Northeastern University, DS 5220 Supervised Machine Learning and Learning Theory · Spring 2023

Python Deep Learning NLP

Overview

This work tackles binary sentiment (positive vs negative) on the public IMDb review benchmark (50k reviews). The pipeline runs from raw text cleanup through TF-IDF features for classical models up to a CNN-LSTM hybrid that reaches about 90% accuracy in the reported experiments.

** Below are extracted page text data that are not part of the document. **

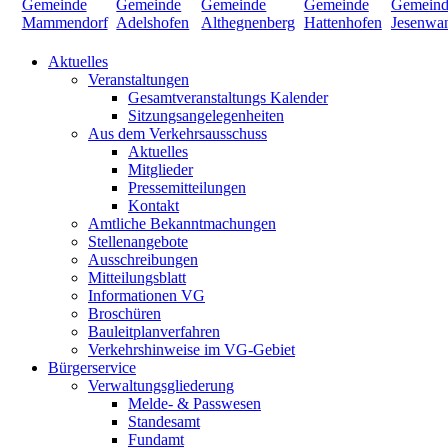
Aktuelles
Veranstaltungen
Gesamtveranstaltungs Kalender
Sitzungsangelegenheiten
Aus dem Verkehrsausschuss
Aktuelles
Mitglieder
Pressemitteilungen
Kontakt
Amtliche Bekanntmachungen
Stellenangebote
Ausschreibungen
Mitteilungsblatt
Informationen VG
Broschüren
Bauleitplanverfahren
Verkehrshinweise im VG-Gebiet
Bürgerservice
Verwaltungsgliederung
Melde- & Passwesen
Standesamt
Fundamt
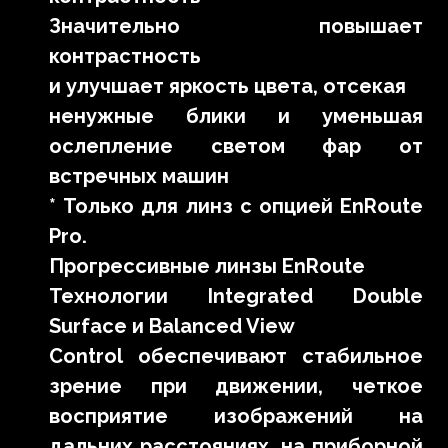
Значительно повышает
контрастность
и улучшает яркость цвета, отсекая
ненужные блики и уменьшая
ослепление светом фар от
встречных машин
* Только для линз с опцией EnRoute
Pro.
Прогрессивные линзы EnRoute
Технологии Integrated Double
Surface и Balanced View
Control обеспечивают стабильное
зрение при движении, четкое
восприятие изображений на
дальних расстояниях, на приборной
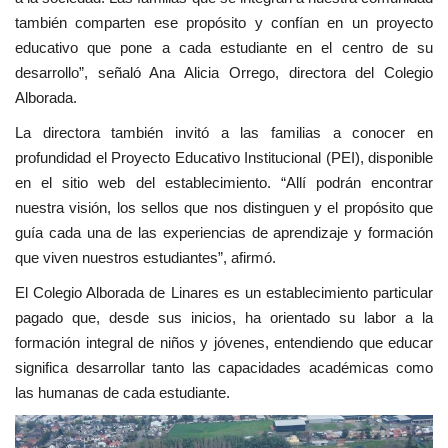
también comparten ese propósito y confían en un proyecto
educativo que pone a cada estudiante en el centro de su
desarrollo”, señaló Ana Alicia Orrego, directora del Colegio
Alborada.
La directora también invitó a las familias a conocer en
profundidad el Proyecto Educativo Institucional (PEI), disponible
en el sitio web del establecimiento. “Allí podrán encontrar
nuestra visión, los sellos que nos distinguen y el propósito que
guía cada una de las experiencias de aprendizaje y formación
que viven nuestros estudiantes”, afirmó.
El Colegio Alborada de Linares es un establecimiento particular
pagado que, desde sus inicios, ha orientado su labor a la
formación integral de niños y jóvenes, entendiendo que educar
significa desarrollar tanto las capacidades académicas como
las humanas de cada estudiante.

In total, eleven model families were trained and compared side by side so the lift from traditional ML to deep sequence modeling is easy to see.

Everything needed to reproduce figures and metrics lives in the open imdb-sentiment-analysis repository on GitHub, including notebooks and PDF write-ups.

Deliverables

A reproducible preprocessing and baseline notebook (Main.ipynb): cleaning, normalization, TF-IDF features, and classical model runs.
A dedicated CNN-LSTM notebook (CNN_LSTM.ipynb) for the hybrid architecture and training configuration that peaks near 90% accuracy.
A formal written report (PDF) covering methods, comparisons, and results.
A slide-style presentation (PDF) summarizing the project for a quick read.

Technology stack

Language: Python in Jupyter Notebook.
NLP foundations: text cleaning, stemming/lemmatization, tokenization, TF-IDF vectorization.
Classical ML: models such as logistic regression and random forest on sparse TF-IDF inputs (alongside other baselines in the eleven-model sweep).
Deep learning: CNN-LSTM hybrid for sequence-friendly sentiment classification.

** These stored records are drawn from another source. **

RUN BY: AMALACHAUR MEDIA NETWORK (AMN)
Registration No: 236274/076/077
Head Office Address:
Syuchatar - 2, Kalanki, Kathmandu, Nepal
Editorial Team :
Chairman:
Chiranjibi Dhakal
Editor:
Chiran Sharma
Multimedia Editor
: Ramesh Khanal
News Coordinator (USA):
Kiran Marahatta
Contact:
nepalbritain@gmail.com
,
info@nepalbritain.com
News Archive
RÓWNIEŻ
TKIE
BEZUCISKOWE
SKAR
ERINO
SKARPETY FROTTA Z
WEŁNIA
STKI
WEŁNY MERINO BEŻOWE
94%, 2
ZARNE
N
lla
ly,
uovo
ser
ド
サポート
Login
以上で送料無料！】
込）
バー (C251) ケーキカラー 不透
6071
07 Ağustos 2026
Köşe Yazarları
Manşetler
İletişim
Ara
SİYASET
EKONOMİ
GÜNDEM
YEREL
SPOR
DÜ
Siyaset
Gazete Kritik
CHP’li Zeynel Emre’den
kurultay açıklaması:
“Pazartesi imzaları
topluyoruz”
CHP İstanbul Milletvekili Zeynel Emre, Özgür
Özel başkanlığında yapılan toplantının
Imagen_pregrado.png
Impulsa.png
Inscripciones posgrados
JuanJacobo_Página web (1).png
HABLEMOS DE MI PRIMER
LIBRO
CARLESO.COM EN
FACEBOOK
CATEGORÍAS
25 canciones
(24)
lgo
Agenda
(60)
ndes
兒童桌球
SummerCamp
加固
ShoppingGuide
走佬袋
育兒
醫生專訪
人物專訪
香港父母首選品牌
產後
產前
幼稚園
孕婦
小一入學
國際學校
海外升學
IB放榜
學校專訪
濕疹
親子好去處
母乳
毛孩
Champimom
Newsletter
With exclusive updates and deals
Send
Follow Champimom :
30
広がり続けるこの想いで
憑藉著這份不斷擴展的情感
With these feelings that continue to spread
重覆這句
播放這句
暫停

Preprocessing and features

Reviews were stripped of HTML noise, URLs, stopwords, and punctuation where appropriate, then normalized with stemming and lemmatization before tokenization. TF-IDF builds the sparse feature matrix for traditional learners; the deep model path consumes sequences suited to convolution plus LSTM stacking.

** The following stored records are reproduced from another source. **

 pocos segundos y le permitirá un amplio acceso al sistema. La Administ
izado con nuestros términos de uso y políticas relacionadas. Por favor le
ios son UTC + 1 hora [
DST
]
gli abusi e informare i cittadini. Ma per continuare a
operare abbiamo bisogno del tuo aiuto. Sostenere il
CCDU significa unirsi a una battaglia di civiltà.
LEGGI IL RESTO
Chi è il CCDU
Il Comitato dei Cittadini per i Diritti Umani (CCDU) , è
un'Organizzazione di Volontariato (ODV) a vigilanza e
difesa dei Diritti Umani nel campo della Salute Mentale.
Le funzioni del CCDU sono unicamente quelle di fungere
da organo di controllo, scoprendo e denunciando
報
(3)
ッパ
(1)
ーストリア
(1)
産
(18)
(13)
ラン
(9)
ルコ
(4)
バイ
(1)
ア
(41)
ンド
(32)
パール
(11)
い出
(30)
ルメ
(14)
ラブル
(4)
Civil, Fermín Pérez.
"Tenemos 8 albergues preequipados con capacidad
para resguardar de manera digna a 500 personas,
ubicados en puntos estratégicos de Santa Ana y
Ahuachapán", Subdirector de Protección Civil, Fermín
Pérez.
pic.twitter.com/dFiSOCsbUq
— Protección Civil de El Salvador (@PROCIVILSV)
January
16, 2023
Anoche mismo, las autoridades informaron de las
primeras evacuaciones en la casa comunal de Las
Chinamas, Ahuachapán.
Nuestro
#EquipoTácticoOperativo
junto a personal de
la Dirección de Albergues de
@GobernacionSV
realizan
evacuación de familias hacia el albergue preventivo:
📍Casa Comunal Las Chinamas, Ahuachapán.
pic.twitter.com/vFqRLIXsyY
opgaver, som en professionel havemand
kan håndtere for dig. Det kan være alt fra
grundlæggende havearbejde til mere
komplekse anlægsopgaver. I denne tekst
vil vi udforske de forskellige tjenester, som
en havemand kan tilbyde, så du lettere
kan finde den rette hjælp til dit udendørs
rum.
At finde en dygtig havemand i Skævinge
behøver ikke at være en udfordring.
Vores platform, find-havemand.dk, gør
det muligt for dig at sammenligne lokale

Preprocessing and feature pipeline visualization

Modeling and results

The eleven-model study spans lightweight linear and ensemble methods through the CNN-LSTM design. The hybrid pairs convolutional layers for local n-gram patterns with LSTM recurrence for longer-range order in the review text. In the documented runs it lands near 90% accuracy, ahead of the classical baselines in the same benchmark setup.

Natural next steps (not implemented here) would include transformer-style encoders or ensembles, as noted in the repository README.